___ EXERCISE INPUTS ___

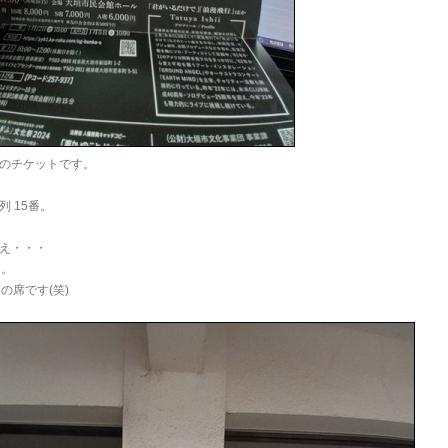
のチケットです。
 15番。
え・・・
目。
の席です(笑)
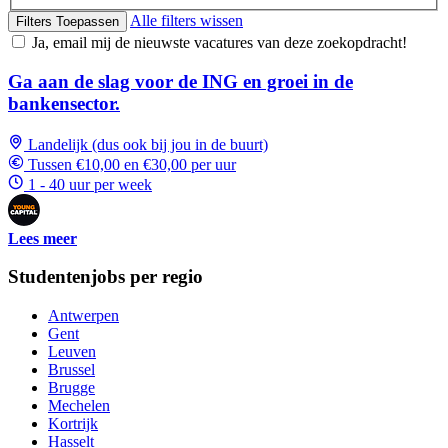
Alle filters wissen
Filters Toepassen
Ja, email mij de nieuwste vacatures van deze zoekopdracht!
Ga aan de slag voor de ING en groei in de
bankensector.
Landelijk (dus ook bij jou in de buurt)
Tussen €10,00 en €30,00 per uur
1 - 40 uur per week
Lees meer
Studentenjobs per regio
Antwerpen
Gent
Leuven
Brussel
Brugge
Mechelen
Kortrijk
Hasselt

___

ABOUT THIS TASK – Lay out every line of text in the rows above as a Markdown table with the columns Number and Line, numbering the lines in order and skipping blank ones. Leave the pictures out of the answer.

EXERCISE ANSWER –
| Number | Line |
|---|---|
| 1 | のチケットです。 |
| 2 |  15番。 |
| 3 | え・・・ |
| 4 | 目。 |
| 5 | の席です(笑) |
| 6 | Alle filters wissen |
| 7 | Filters Toepassen |
| 8 | Ja, email mij de nieuwste vacatures van deze zoekopdracht! |
| 9 | Ga aan de slag voor de ING en groei in de |
| 10 | bankensector. |
| 11 | Landelijk (dus ook bij jou in de buurt) |
| 12 | Tussen €10,00 en €30,00 per uur |
| 13 | 1 - 40 uur per week |
| 14 | Lees meer |
| 15 | Studentenjobs per regio |
| 16 | Antwerpen |
| 17 | Gent |
| 18 | Leuven |
| 19 | Brussel |
| 20 | Brugge |
| 21 | Mechelen |
| 22 | Kortrijk |
| 23 | Hasselt |